POSTCARDS FROM OUTER SPACE 🎴
WALKING THE FENCELINE 🕸
For whatever reason, I find discussing my favorite live albums a really corny activity, but here are two of the best:
The Buddy Rich Big Band live at the Chez Club
I couldn’t possibly even begin to make a case for the single best live song, but I do love Pete Seeger playing Summertime at Bowdoin College:
UFOs IN THE COW FIELD 🛸
The government’s UFO report should drop later this week. In the meantime, a quick story about India’s early space program:
India launched its first communications satellite, APPLE, into space from French Guiana in 1981. The project director, RM Vasagam recalls how, shortly before launch, APPLE’s antenna started acting up. While the Indian team scrambled to fix the problem, they lacked a non-magnetic environment at the launch site necessary to perform the antenna tests and considered shipping the satellite back to a lab in France. Instead, they hired an ox cart and paid someone 150 rupees — about $20 at the time — to drag the satellite out to an open field, where they completed the tests and fixed the antenna. The satellite went up shortly after.
THE BOOK BARN 📖
The Brothers Karamazov by Fyodor Dostoevsky
(Fiction, 1879. $15.)
In most cases, people, even wicked people, are far more naive and simple-hearted than one generally assumes. And so are we.
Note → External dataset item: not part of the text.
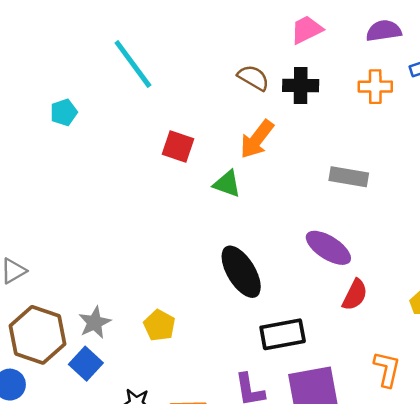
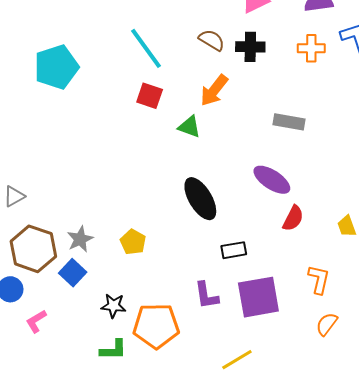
cyan line: (133, 64) -> (146, 48), moved
cyan pentagon: (64, 112) -> (56, 67), size x2.0
black rectangle: (283, 334) -> (234, 250), size x0.7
note: I hate not finishing books. In 2017, I spent the summer at my grandmother’s farm — sleeping, reading, and drinking gin and tonics. It was lovely, a sort of platonic ideal for how to live in the heat. I read a lot of books in those four months, in part because my grandmother is the most voracious reader I’ve ever met and plied me with novels and essay collections the way an Italian grandmother plies her grandson with spaghetti and meatballs.
Of all the books I read that summer, The Brothers Karamazov was the only one I never finished. Not because of any fault or lack on the book’s part, but simply because I ran out of time, moved to Washington, and picked up newer, sexier books. Dostoevsky’s masterpiece — and make no mistake, even ten pages in it is a masterpiece — sat on my bedside table, gathering dust at the bottom of my to-read pile, until I finally transferred the volume to the bookcase where it has sat ever since, its cream-and-red spine staring at me balefully, accusing me.
Last week, I picked Karamazov back up. I don’t know if I’ve simply matured, or if this is just a better stage of life for me to appreciate the novel, but I’m roughly 50 pages in and enjoying it immensely, much more than I did five years ago. This time, I intend to finish what I started. So. This is not so much a recommendation as an invitation for you to join me on this small-print, 800-page journey.